The Corner

Hooray for Marriage Inequality?

In the New York Times, Claire Cain Miller records some good news:

It is no longer true that the divorce rate is rising, or that half of all marriages end in divorce. It has not been for some time. Even though social scientists have tried to debunk those myths, somehow the conventional wisdom has held.

Despite hand-wringing about the institution of marriage, marriages in this country are stronger today than they have been in a long time. The divorce rate peaked in the 1970s and early 1980s and has been declining for the three decades since.

But wait! Is it really good news? Maybe not, no:

The marriage trends aren’t entirely happy ones. They also happen to be a force behind rising economic and social inequality, because the decline in divorce is concentrated among people with college degrees. For the less educated, divorce rates are closer to those of the peak divorce years.

Of college-educated people who married in the early 2000s, only about 11 percent divorced by their seventh anniversary, the last year for which data is available.

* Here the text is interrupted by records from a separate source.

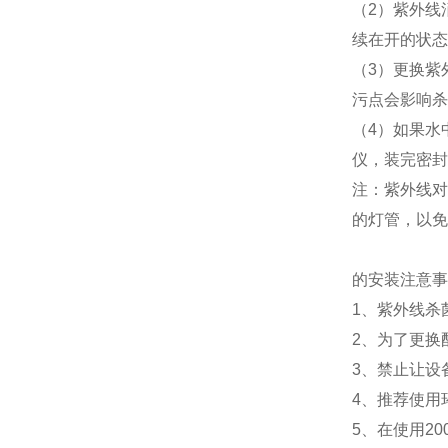
（2）紫外线
续在开的状态
（3）更换紫
污点会影响杀
（4）如果水
仪，装完密封
注：紫外线对
的灯管，以免
的安装注意事
1、紫外线杀
2、为了更换
3、禁止让设
4、推荐使用
5、在使用20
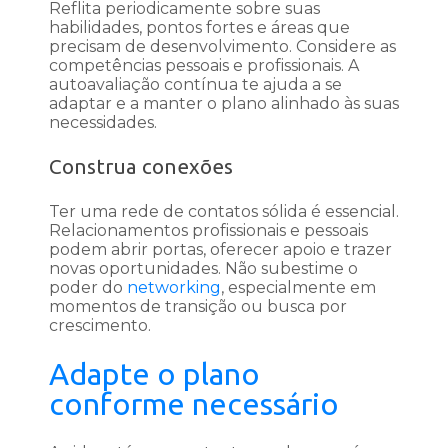
Reflita periodicamente sobre suas
habilidades, pontos fortes e áreas que
precisam de desenvolvimento. Considere as
competências pessoais e profissionais. A
autoavaliação contínua te ajuda a se
adaptar e a manter o plano alinhado às suas
necessidades.
Construa conexões
Ter uma rede de contatos sólida é essencial.
Relacionamentos profissionais e pessoais
podem abrir portas, oferecer apoio e trazer
novas oportunidades. Não subestime o
poder do
networking
, especialmente em
momentos de transição ou busca por
crescimento.
Adapte o plano
conforme necessário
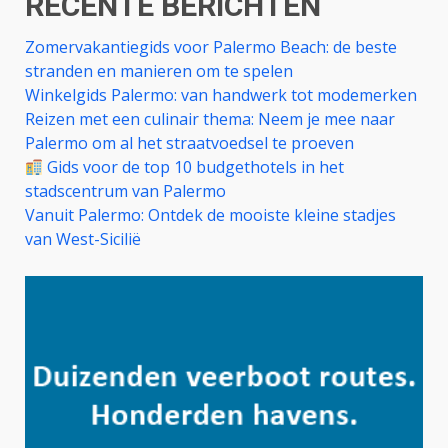
RECENTE BERICHTEN
Zomervakantiegids voor Palermo Beach: de beste
stranden en manieren om te spelen
Winkelgids Palermo: van handwerk tot modemerken
Reizen met een culinair thema: Neem je mee naar
Palermo om al het straatvoedsel te proeven
Gids voor de top 10 budgethotels in het
stadscentrum van Palermo
Vanuit Palermo: Ontdek de mooiste kleine stadjes
van West-Sicilië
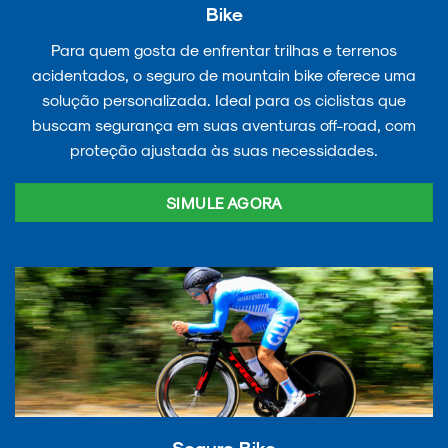
Bike
Para quem gosta de enfrentar trilhas e terrenos
acidentados, o seguro de mountain bike oferece uma
solução personalizada. Ideal para os ciclistas que
buscam segurança em suas aventuras off-road, com
proteção ajustada às suas necessidades.
SIMULE AGORA
Seguro Bike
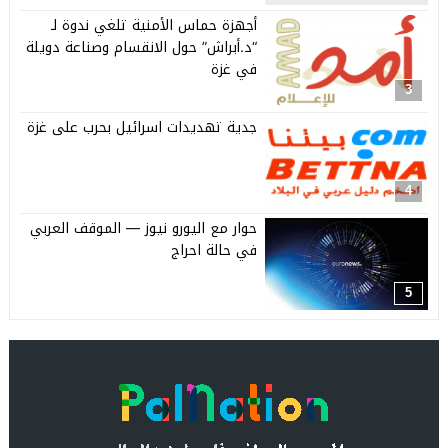
أجهزة حماس الأمنية تلغي ندوة لـ
“د.أبراش” حول الانقسام وصناعة دويلة
في غزة
3
جدية تهديدات اسرائيل بحرب على غزة
4
حوار مع اليورو نيوز — الموقف العربي
في حالة احراج
5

Among people without college degrees, 17 percent were divorced, according to Mr. Wolfers.

So, because marriage is not being strengthened in all our income brackets, and because the improvement in some people’s situations might improve their position relative to others, this promising development might in some sense be bad news — or, at least, not “entirely happy” news. What a thoroughly bizarre way of thinking that is.

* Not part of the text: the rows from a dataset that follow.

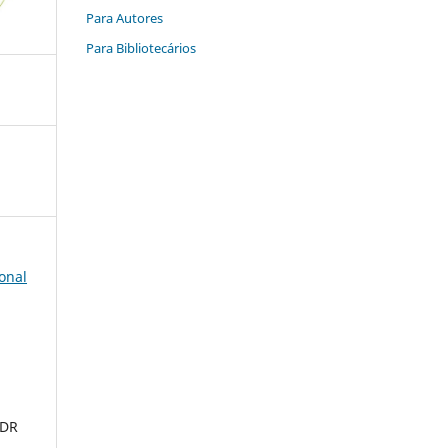
Para Autores
Para Bibliotecários
onal
 DR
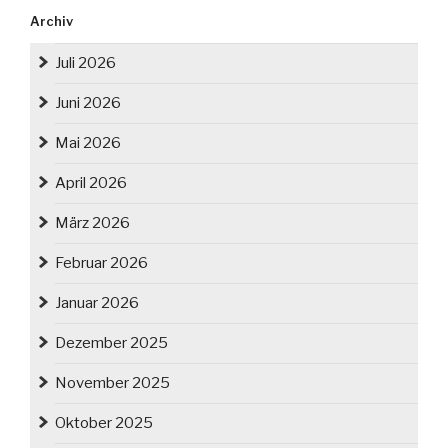
Archiv
Juli 2026
Juni 2026
Mai 2026
April 2026
März 2026
Februar 2026
Januar 2026
Dezember 2025
November 2025
Oktober 2025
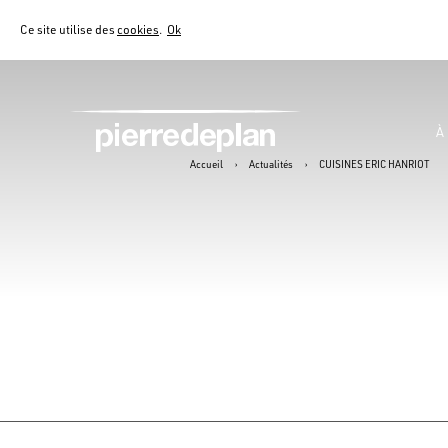
Ce site utilise des
cookies
.
Ok
À
Accueil
›
Actualités
›
CUISINES ERIC HANRIOT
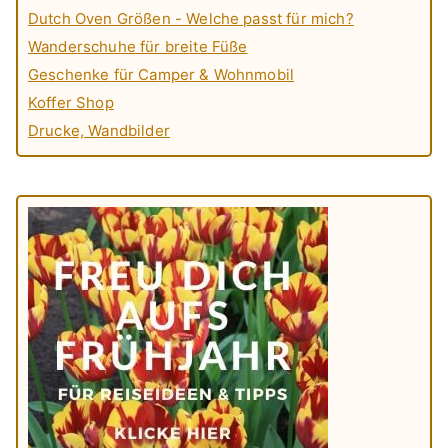
Dutch Oven Größen - Welche passt für mich?
Wanderschuhe für breite Füße
Geschenke für Camper & Wohnmobil
Koffer Shop
Drucke, Wandbilder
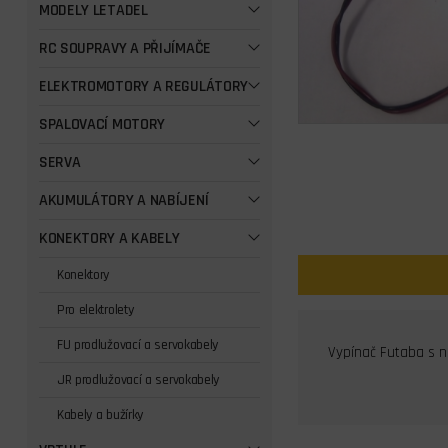
MODELY LETADEL
RC SOUPRAVY A PŘIJÍMAČE
ELEKTROMOTORY A REGULÁTORY
SPALOVACÍ MOTORY
SERVA
AKUMULÁTORY A NABÍJENÍ
KONEKTORY A KABELY
Konektory
Pro elektrolety
FU prodlužovací a servokabely
Vypínač Futaba s n
JR prodlužovací a servokabely
Kabely a bužírky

Alas, what an increasingly typical way of thinking that is. We seem now to be living in an era in which public figures rail against inequality as if it were an ill in and of itself — and, indeed, as if all other civilizational blessings should be ruthlessly subordinated in pursuit of its eradication. As Jonah noted a few months ago, Thomas Piketty took this idea to its extreme in his recent book, coming mightily close to making the argument that the twentieth’s century’s two world wars were a Good Thing because they served to limit the gap between rich and poor:

Piketty places enormous emphasis on the role of the world wars as a great leveler of inequality and the primary driver of the postwar “golden age.” But ask yourself a question: If you were a remotely sane human in 1900 and you were given the choice of

(a) getting richer, though at a slower rate than the very wealthiest, so that in 1950 there was a lot of economic inequality but you and your kids were still much better off; or

(b) facing two horrendous and cataclysmic global wars in which whole societies were razed and a hundred million people died violently and you (along with the rich) were made poorer for it, and would die at a younger age,

What would you have chosen? It appears Piketty finds Option B awfully tempting. And that is madness.

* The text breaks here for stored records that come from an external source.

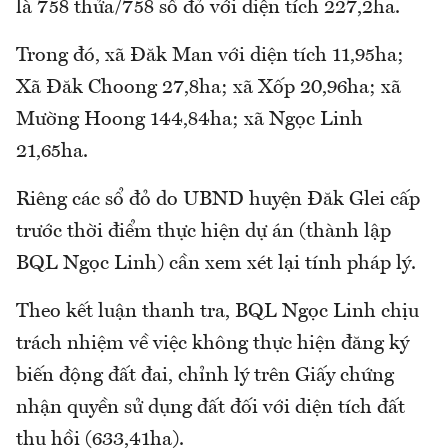
là 758 thửa/758 sổ đỏ với diện tích 227,2ha.
Trong đó, xã Đăk Man với diện tích 11,95ha;
Xã Đăk Choong 27,8ha; xã Xốp 20,96ha; xã
Mường Hoong 144,84ha; xã Ngọc Linh
21,65ha.
Riêng các sổ đỏ do UBND huyện Đăk Glei cấp
trước thời điểm thực hiện dự án (thành lập
BQL Ngọc Linh) cần xem xét lại tính pháp lý.
Theo kết luận thanh tra, BQL Ngọc Linh chịu
trách nhiệm về việc không thực hiện đăng ký
biến động đất đai, chỉnh lý trên Giấy chứng
nhận quyền sử dụng đất đối với diện tích đất
thu hồi (633,41ha).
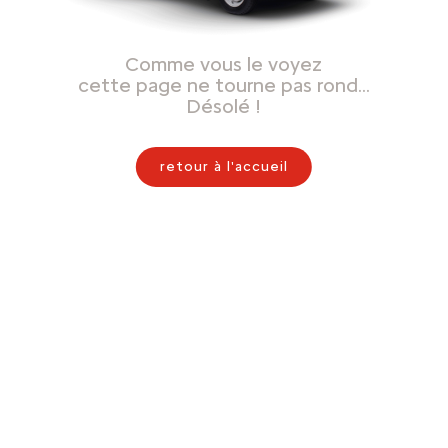
Comme vous le voyez
cette page ne tourne pas rond…
Désolé !
retour à l'accueil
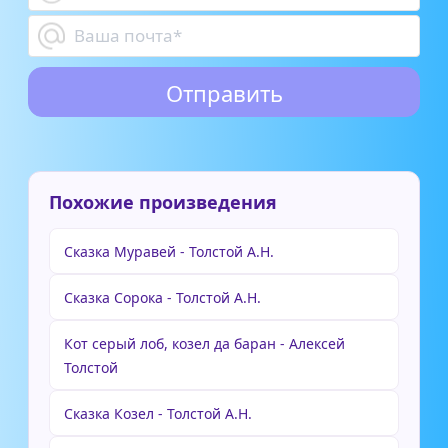
Похожие произведения
Сказка Муравей - Толстой А.Н.
Сказка Сорока - Толстой А.Н.
Кот серый лоб, козел да баран - Алексей
Толстой
Сказка Козел - Толстой А.Н.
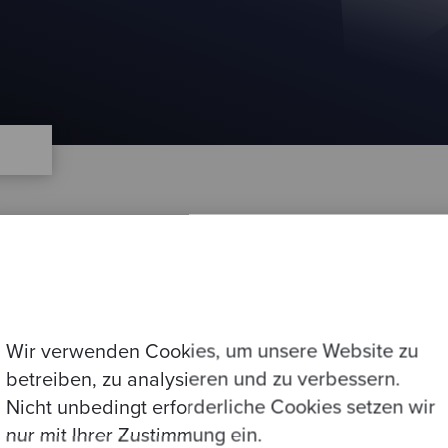
Wir verwenden Cookies, um unsere Website zu
betreiben, zu analysieren und zu verbessern.
Impressum
ogs
Nicht unbedingt erforderliche Cookies setzen wir
nur mit Ihrer Zustimmung ein.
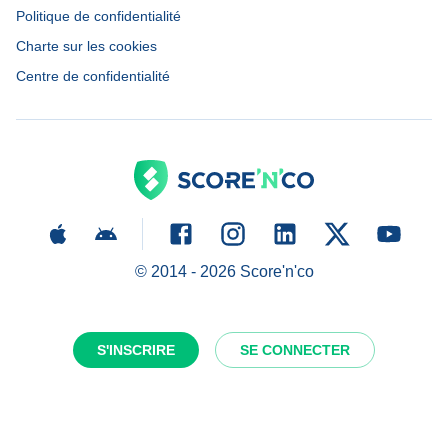
Politique de confidentialité
Charte sur les cookies
Centre de confidentialité
© 2014 -
2026
Score'n'co
S'INSCRIRE
SE CONNECTER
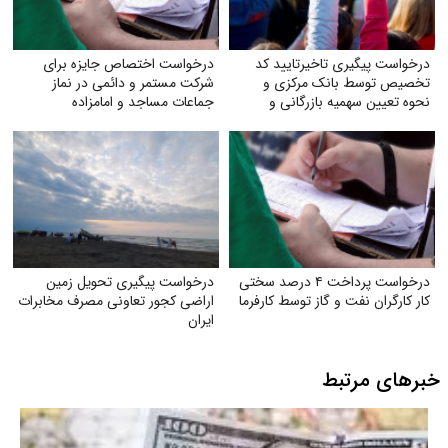
درخواست پیگیری تاخیرتایید کد
درخواست اختصاص جایزه برای
تخصیص توسط بانک مرکزی و
شرکت مستمر و دائمی در نماز
نحوه تعیین سهمیه بازرگانی و
جماعات مساجد و امامزاده
تولیدکنندگان
درخواست پرداخت ۴ درصد سختی
درخواست پیگیری تحویل زمین
کار کارگران نفت و گاز توسط کارفرما
اراضی کجور تعاونی مصرف مخابرات
ایران
خبرهای مرتبط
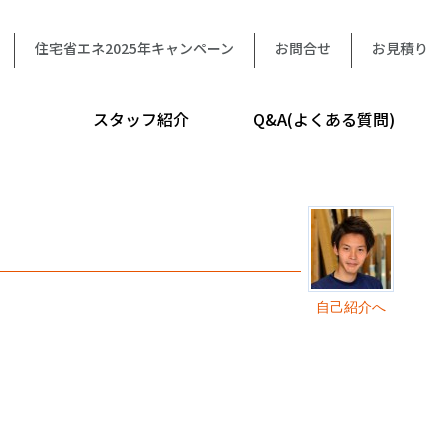
住宅省エネ2025年キャンペーン
お問合せ
お見積り
スタッフ紹介
Q&A(よくある質問)
自己紹介へ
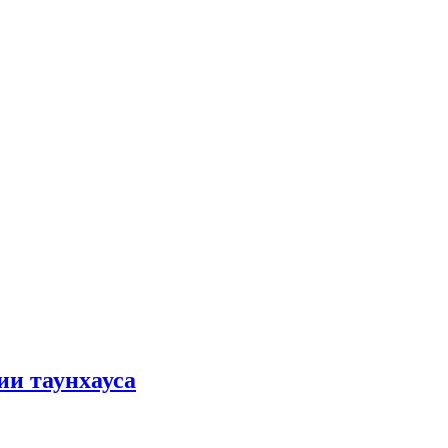
ии таунхауса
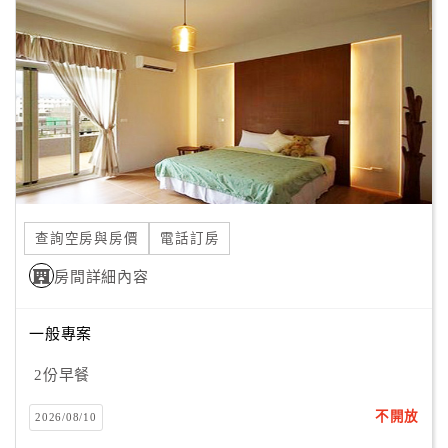
顧
客
滿
意
度
訂
單
查詢空房與房價
電話訂房
管
理
房間詳細內容
一般專案
會
員
2份早餐
帳
戶
不開放
2026/08/10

Naturally, I can grasp — and share – concern about the plight of the poor. I can grasp — and share – concern about factory conditions, access to healthcare, lack of shelter, and so forth. I can even comprehend the irritation of those who erroneously believe that fat men are fat because thin men are thin. But to worry about the gap between the rich and the poor independently of any other factors strikes me as being downright suicidal. Why? Well, because, as Mrs. Thatcher noted in 1990, this way of thinking inevitably leads one to trade the unequal sharing of blessings for the equal sharing of miseries. “What the honorable member is saying,” Thatcher told a Liberal Democrat MP who had criticized her sterling economic record,

is that he would rather that the poor were poorer, provided that the rich were less rich. So long as the gap is smaller, they would rather have the poor poorer. You do not create wealth and opportunity that way. You do not create a property-owning democracy that way.

Nor, I’d venture, do you rebuild a healthy culture of marriage by complaining that the gains are creating inequalities. It would, of course, be better if all parts of the country were experiencing a matrimonial renaissance, and if all Americans were reaping the benefits that family stability brings. Hopefully, with time, they will. But that we are seeing some improvement will have to do for now. Let’s not rain on that progress in the name of abstract and childish gripes.